##### TEXT SECTION #####

Answered

Hello, I Am First Timer In Clearml And Try To Deploy Locally A Clear Ml Server (Successfully) And Then Agent In My Kubernetes Cluster. I Follow The Helm Chart From "Helm Repo Add Clearml

Hello, I am first timer in ClearML and try to deploy locally a Clear ML server (successfully) and then agent in my Kubernetes cluster. I follow the helm chart from "helm repo add clearml None " and in the helm chart values for agent I changed the below parameters:

agentk8sglueKey: <API KEY>
agentk8sglueSecret: <ACCESS KEY>

-- Reference to Api server url

apiServerUrlReference: " None "

-- Reference to File server url

fileServerUrlReference: " None "

-- Reference to Web server url

webServerUrlReference: " None "

the rest all stay with default values

The pod is running and then goes into restart mode and CrashLoopBack mode

ubuntu@vm4v9lm3:~$ kubectl get pods
NAME READY STATUS RESTARTS AGE
clearml-agent-7c6d58c497-xk8hn 0/1 CrashLoopBackOff 9 (3m11s ago) 25m
clearml-apiserver-57d4f9776d-pgn6q 1/1 Running 0 7h58m
clearml-apiserver-asyncdelete-59484594b9-zdm4p 1/1 Running 0 7h58m
clearml-elastic-master-0 1/1 Running 0 7h58m
clearml-fileserver-769d646d7-tzpg6 1/1 Running 0 7h58m
clearml-mongodb-5f995fbb5-mgwbt 1/1 Running 0 7h58m
clearml-redis-master-0 1/1 Running 0 7h58m
clearml-webserver-7df664dcbf-856f9 1/1 Running 0 7h58m
jupyter-notebook-84c6f6fcf9-4lrrv 1/1 Running 0 38m

The logs are below. Any idea what is wrong?
Any other value to update in helm chart for agent?

#####

WORK TO DO –
(a) Transcribe the part of the ClearML agent post that begins at the words "ubuntu@vm4v9lm3:~$ kubectl get" and ends after the words "chart for agent?".
(b) In the ClearML agent post, what status does the kubectl output list for the clearml-agent pod?
(c) Resume the ClearML agent post, starting right after its final sentence.
The rows that come after the post are separate material.

##### PROVIDED DATA #####

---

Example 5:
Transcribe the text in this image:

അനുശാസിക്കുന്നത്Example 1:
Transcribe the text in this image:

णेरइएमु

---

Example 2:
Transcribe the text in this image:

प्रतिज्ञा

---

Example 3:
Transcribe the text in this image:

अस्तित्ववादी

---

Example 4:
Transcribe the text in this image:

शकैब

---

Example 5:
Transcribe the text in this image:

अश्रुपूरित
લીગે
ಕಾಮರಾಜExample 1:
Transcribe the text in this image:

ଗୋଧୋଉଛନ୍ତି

#####
##### PROVIDED DATA #####

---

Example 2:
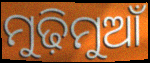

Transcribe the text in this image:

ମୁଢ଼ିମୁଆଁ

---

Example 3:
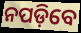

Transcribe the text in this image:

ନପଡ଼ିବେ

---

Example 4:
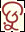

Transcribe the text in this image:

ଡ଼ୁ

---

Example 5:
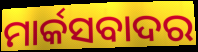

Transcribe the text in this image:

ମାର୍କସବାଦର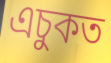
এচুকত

#####

OUTPUTS FOR THE TASKS –
(a)
ubuntu@vm4v9lm3:~$ kubectl get pods
NAME READY STATUS RESTARTS AGE
clearml-agent-7c6d58c497-xk8hn 0/1 CrashLoopBackOff 9 (3m11s ago) 25m
clearml-apiserver-57d4f9776d-pgn6q 1/1 Running 0 7h58m
clearml-apiserver-asyncdelete-59484594b9-zdm4p 1/1 Running 0 7h58m
clearml-elastic-master-0 1/1 Running 0 7h58m
clearml-fileserver-769d646d7-tzpg6 1/1 Running 0 7h58m
clearml-mongodb-5f995fbb5-mgwbt 1/1 Running 0 7h58m
clearml-redis-master-0 1/1 Running 0 7h58m
clearml-webserver-7df664dcbf-856f9 1/1 Running 0 7h58m
jupyter-notebook-84c6f6fcf9-4lrrv 1/1 Running 0 38m

The logs are below. Any idea what is wrong?
Any other value to update in helm chart for agent?

(b) CrashLoopBackOff

(c)
/root/entrypoint.sh: line 29: /root/clearml.conf: Read-only file system

echo 'api.api_server: None '
/root/entrypoint.sh: line 30: /root/clearml.conf: Read-only file system
echo 'api.web_server: None '
/root/entrypoint.sh: line 31: /root/clearml.conf: Read-only file system
echo 'api.files_server: None '
/root/entrypoint.sh: line 32: /root/clearml.conf: Read-only file system
./provider_entrypoint.sh
source /root/.bashrc
++ '[' -z '' ']'
++ return
export PATH=/usr/local/sbin:/usr/local/bin:/usr/sbin:/usr/bin:/sbin:/bin:/root/bin:/root/bin
PATH=/usr/local/sbin:/usr/local/bin:/usr/sbin:/usr/bin:/sbin:/bin:/root/bin:/root/bin
[[ -z '' ]]
python3 k8s_glue_example.py --queue default --namespace default --template-yaml /root/template/template.yaml
/usr/local/lib/python3.6/dist-packages/clearml_agent/_vendor/jwt/utils.py:7: CryptographyDeprecationWarning: Python 3.6 is no longer supported by the Python core team. Therefore, support for it is deprecated in cryptography and will be removed in a future release.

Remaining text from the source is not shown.